3. Reihe: Franz Troyer (Hanzer/Fronstadl);

2. Reihe: Jakob Weiler (Müller/Bach), Johann Aichner (Schmied/Bach), Franz Weiler (Galler), Alfred Webhofer (Kasperer), …………………………………, Peter Joas (Töniger), Josef Mayr (Schneider Seppele);

1. Reihe: Filomena Bodner (Pumperler), Marianne Grabher (bei Hafner angenommen), Karolina Gasser (Färber), Marianna Weiler (Niggeler), Maria Huber (Jandl), Maria Pircher (Geiger).

Auf dem Foto fehlen einige Erstkommunionkinder 1941: Anna Aichner (Graber), Anton Pranter (Stocker), Andreas Pircher (Geiger), Josef Mayr (Staffiner), .................................

Pfarrer war damals Thomas Tembler, Kooperator Anton Kofler.

Das Foto (beim Stiegenaufgang der Volksschule) machte wahrscheinlich Franz Fuchs.

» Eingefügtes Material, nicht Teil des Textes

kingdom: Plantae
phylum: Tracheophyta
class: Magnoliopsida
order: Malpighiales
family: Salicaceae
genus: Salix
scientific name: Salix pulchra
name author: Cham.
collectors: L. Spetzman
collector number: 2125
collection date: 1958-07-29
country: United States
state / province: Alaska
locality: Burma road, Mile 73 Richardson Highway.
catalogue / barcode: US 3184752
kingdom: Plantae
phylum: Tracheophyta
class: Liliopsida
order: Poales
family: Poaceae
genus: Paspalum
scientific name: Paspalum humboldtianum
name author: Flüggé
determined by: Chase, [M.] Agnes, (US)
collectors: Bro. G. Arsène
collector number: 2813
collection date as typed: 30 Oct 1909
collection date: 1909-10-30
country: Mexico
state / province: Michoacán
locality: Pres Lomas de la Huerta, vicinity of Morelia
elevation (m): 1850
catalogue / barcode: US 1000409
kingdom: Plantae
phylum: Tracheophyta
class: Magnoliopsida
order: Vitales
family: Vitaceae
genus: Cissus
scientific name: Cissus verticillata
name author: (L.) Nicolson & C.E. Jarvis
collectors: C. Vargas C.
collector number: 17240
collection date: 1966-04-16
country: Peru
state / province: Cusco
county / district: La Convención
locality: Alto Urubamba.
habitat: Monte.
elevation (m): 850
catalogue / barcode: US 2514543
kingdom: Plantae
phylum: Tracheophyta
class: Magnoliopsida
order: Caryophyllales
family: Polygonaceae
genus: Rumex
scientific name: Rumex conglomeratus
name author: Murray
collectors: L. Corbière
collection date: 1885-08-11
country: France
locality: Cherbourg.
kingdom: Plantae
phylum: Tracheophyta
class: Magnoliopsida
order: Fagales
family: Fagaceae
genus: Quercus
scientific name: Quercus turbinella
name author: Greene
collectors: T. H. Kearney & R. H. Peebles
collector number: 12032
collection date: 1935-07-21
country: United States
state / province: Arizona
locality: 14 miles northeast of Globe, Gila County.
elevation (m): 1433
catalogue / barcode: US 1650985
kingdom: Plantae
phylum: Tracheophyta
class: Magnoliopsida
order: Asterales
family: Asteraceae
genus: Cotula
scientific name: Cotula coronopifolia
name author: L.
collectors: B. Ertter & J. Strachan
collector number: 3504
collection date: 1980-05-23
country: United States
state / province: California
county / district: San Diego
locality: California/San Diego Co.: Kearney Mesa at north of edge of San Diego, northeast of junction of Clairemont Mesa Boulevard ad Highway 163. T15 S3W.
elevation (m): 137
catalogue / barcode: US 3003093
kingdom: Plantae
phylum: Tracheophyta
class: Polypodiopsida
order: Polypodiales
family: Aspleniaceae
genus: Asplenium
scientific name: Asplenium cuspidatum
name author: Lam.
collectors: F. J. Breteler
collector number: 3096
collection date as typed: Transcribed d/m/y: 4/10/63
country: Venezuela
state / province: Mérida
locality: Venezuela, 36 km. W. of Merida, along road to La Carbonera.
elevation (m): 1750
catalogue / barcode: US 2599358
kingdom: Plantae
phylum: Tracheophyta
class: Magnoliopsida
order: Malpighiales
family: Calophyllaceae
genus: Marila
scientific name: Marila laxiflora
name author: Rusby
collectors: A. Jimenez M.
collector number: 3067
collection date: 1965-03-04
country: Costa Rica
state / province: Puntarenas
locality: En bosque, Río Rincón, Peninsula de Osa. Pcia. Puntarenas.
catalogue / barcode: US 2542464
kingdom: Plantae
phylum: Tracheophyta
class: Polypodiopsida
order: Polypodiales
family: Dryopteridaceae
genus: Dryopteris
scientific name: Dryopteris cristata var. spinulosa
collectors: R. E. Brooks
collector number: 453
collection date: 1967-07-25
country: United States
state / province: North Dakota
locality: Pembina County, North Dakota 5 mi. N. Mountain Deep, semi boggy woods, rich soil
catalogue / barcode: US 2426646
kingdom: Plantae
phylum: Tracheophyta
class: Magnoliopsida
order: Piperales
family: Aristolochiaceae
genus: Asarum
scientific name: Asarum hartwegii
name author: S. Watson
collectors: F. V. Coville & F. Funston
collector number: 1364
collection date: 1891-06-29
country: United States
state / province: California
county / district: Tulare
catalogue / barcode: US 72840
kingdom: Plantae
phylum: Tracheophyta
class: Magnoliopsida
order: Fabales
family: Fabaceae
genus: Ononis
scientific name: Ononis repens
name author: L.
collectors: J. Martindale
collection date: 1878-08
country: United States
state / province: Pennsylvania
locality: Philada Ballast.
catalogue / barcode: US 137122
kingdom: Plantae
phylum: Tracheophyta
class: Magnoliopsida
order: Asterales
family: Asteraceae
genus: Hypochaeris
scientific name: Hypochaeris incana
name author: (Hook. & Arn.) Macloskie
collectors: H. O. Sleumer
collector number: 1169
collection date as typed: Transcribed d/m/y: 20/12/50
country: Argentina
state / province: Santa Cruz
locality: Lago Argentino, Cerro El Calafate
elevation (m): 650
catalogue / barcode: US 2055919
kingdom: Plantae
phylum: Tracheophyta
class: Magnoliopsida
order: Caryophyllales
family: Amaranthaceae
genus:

1941 durften die Kinder schon in der 1. Klasse, also mit sieben Jahren, die hl. Erstkommunion empfangen. Sie wurden noch im gleichen Jahr 1941 am 5. Juli in Sillian von Bischof Paulus Rusch gefirmt.

 

Ein Nachtrag zu den Texten der Volksschüler im Beitrag Nr. 5 von Mai 2017:

Im vergangenen Frühling haben einige Schüler der 2. Klasse Volksschule Strassen mehrere Wiesenblumen, die einen merkenswerten Mundart-Namen haben, gezeichnet. Sie sollen uns an dieser Stelle an die schönen Blumen erinnern.

 

Die Zeichnungen stammen von Julia Huber und Maria Huber.

 

Diese Zeichnungen machten Mattea Wurzer und Jasmina Valtiner.

 

Maria Huber beschäftigte sich mit dem Gugguhândscha und dem Schuischtanagile.

 

Miriam Bodner von der 3. Schulstufe, die wir schon von ihrem Mai-Beitrag kennen, hat zum Schusternagele auch eine sehr nette Geschichte geschrieben und danach den Frühlings-Enzian, so heißt die Blume in den Büchern, auch noch gezeichnet.

 

 

In eigener Sache:

Besonders den Volksschülern und ihren Lehrerinnen herzlichen Dank für ihr Mittun!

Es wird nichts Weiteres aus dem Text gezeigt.